# New construction rough plumbing layout



## kafanslr (Mar 23, 2005)

I am begining the foundation on my new house and I am having trouble with the layout of the in slab, (Basement) rough plumbing. Mostly due to my inexperiance in the layout process. Any help would be great.

Kyle


----------



## 747 (Jan 21, 2005)

I think the reason no one is responding is because how can they help you out with out seeing the basement first. Just a thought. In the event I was building a new house I would go with pex water lines in stead of copper. More up front cost but less time to install. Installation is cut in half. This is what Rich on This old house always goes with when installing water lines in a new this old house project. The pex is as easy to run as electrical wire I think its awesome. This is what there using on there current project alone with radiant floor heating which is also pex. :Thumbs: :Thumbs:


----------



## Bjd (Dec 19, 2003)

Plan ahead, look at your plans and vision where everything is going to go, then add from there for future events.
Height is a main factor whenever you are doing rough plumbing in slab work, laser and string level is a must.
Measurements have to be on the mark, dead on or you will have problems on the finish.
As to the materails for under ground depends on your local code, check first you do not want to have to do things twice.

bjd


----------



## kafanslr (Mar 23, 2005)

In the plumbing in the basement slab, do I need to maintain the 1/4" per foot fall in the sewage pipes, or just have some slope. My reason for asking is so I can determine at what depth I should put a cross over pipe in my frost footing on the walkout of my basement.

Thanks


----------



## wasdifferent (Dec 18, 2004)

kafanslr said:


> In the plumbing in the basement slab, do I need to maintain the 1/4" per foot fall in the sewage pipes, or just have some slope?

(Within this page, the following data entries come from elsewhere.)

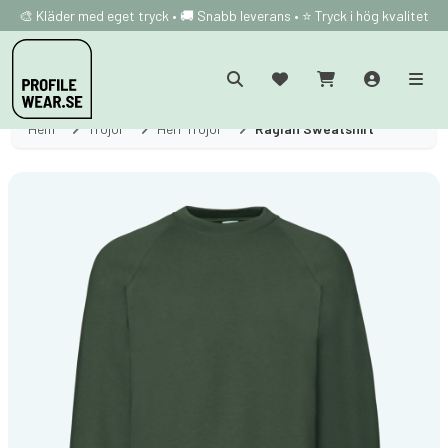
🎨 Kläder med eget tryck • 🚚 Snabb leverans • ⭐ Tryck i hög kvalitet
Hem
Tröjor
Herr Tröjor
Raglan Sweatshirt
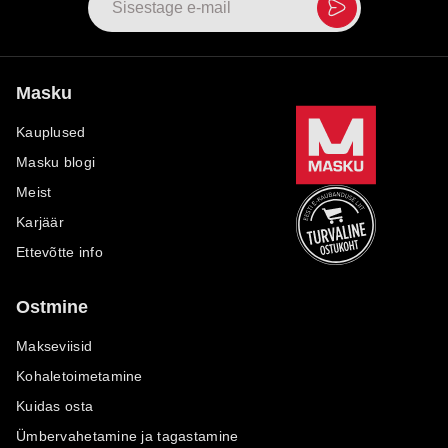
Masku
Kauplused
Masku blogi
Meist
Karjäär
Ettevõtte info
Ostmine
Makseviisid
Kohaletoimetamine
Kuidas osta
Ümbervahetamine ja tagastamine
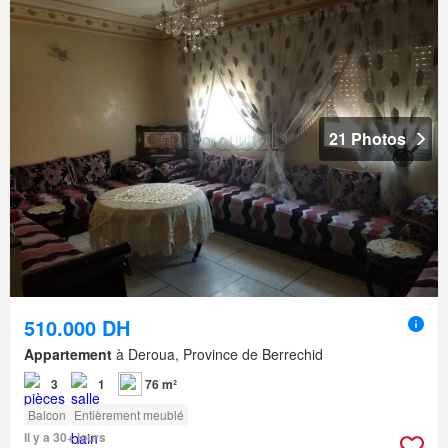
21 Photos
510.000 DH
Appartement
à Deroua, Province de Berrechid
3
1
76 m²
Balcon
Entièrement meublé
Il y a 30+ jours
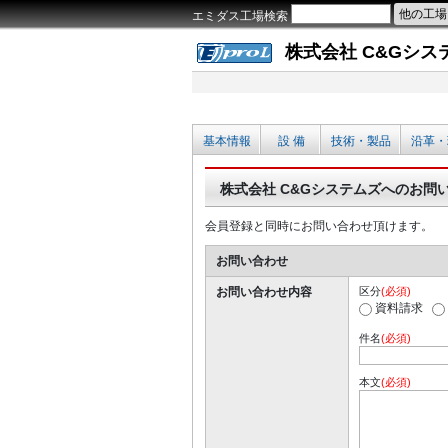
エミダス工場検索
株式会社 C&Gシス
基本情報
設 備
技術・製品
沿革・
株式会社 C&Gシステムズへのお問
会員登録と同時にお問い合わせ頂けます。
お問い合わせ
お問い合わせ内容
区分
(必須)
資料請求
件名
(必須)
本文
(必須)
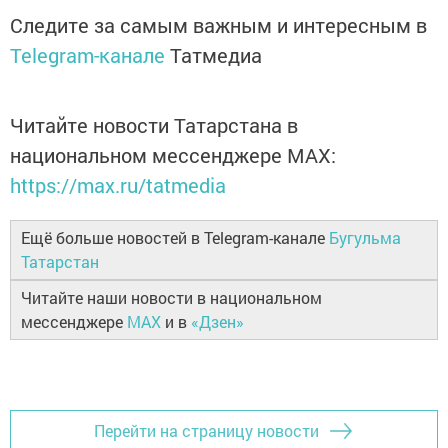
Следите за самым важным и интересным в
Telegram-канале
Татмедиа
Читайте новости Татарстана в
национальном мессенджере MАХ:
https://max.ru/tatmedia
Ещё больше новостей в Telegram-канале
Бугульма
Татарстан
Читайте наши новости в национальном
мессенджере
MAX
и в
«Дзен»
Перейти на страницу новости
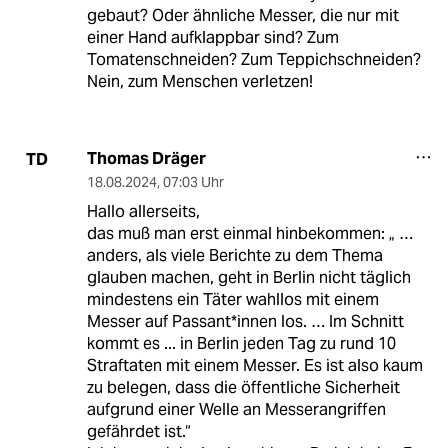
gebaut? Oder ähnliche Messer, die nur mit
einer Hand aufklappbar sind? Zum
Tomatenschneiden? Zum Teppichschneiden?
Nein, zum Menschen verletzen!
Thomas Dräger
TD
18.08.2024
,
07:03 Uhr
Hallo allerseits,
das muß man erst einmal hinbekommen: „ …
anders, als viele Berichte zu dem Thema
glauben machen, geht in Berlin nicht täglich
mindestens ein Täter wahllos mit einem
Messer auf Pas­san­t*in­nen los. … Im Schnitt
kommt es ... in Berlin jeden Tag zu rund 10
Straftaten mit einem Messer. Es ist also kaum
zu belegen, dass die öffentliche Sicherheit
aufgrund einer Welle an Messerangriffen
gefährdet ist.“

What you need to do is hire a plumber, before you f*** this job up. A plumber can do this job in no time, and do it right. I can tell from your questions that you don't know WTF you're doing. If you don't know what pitch to put on the pipes, it tells me that you don't know the code. How do you intend to deal with the main house trap, and the fresh air vent? You're not competent to do this job. Hire someone who is. I'm sorry to be so blunt, but BELIEVE ME I have your best interests at heart.

You're trying to do a professional job. Do what a professional would do; call a plumber. That's the way it's done.

I really hope that you follow this advice, and I wish you the best of luck with your new home.

Best regards,
Mike


----------



## Bjd (Dec 19, 2003)

Yea that was kinda blunt, and I would have to agree with Mike.

I do not do my own taxes, you know why? because I know i would screw them up.

Dont be fooled into the idea that this is a simple operation, you must be dead on or its a mess.

BJD


----------



## wasdifferent (Dec 18, 2004)

Bjd said:


> ...Yea that was kinda blunt...


Bjd,
It was really blunt, but I meant kafanslr no harm. I'd hate to see this guy have to jackhammer 4 yds of concrete out because we didn't give him a much needed wake-up call. He is in over his head, and the remedy is not very expensive. I wish that someone had wacked me in the head a couple of times when I had put myself in a similar situation. I hope to see a good ending here, and I hope he gets back to us.

Best regards,


----------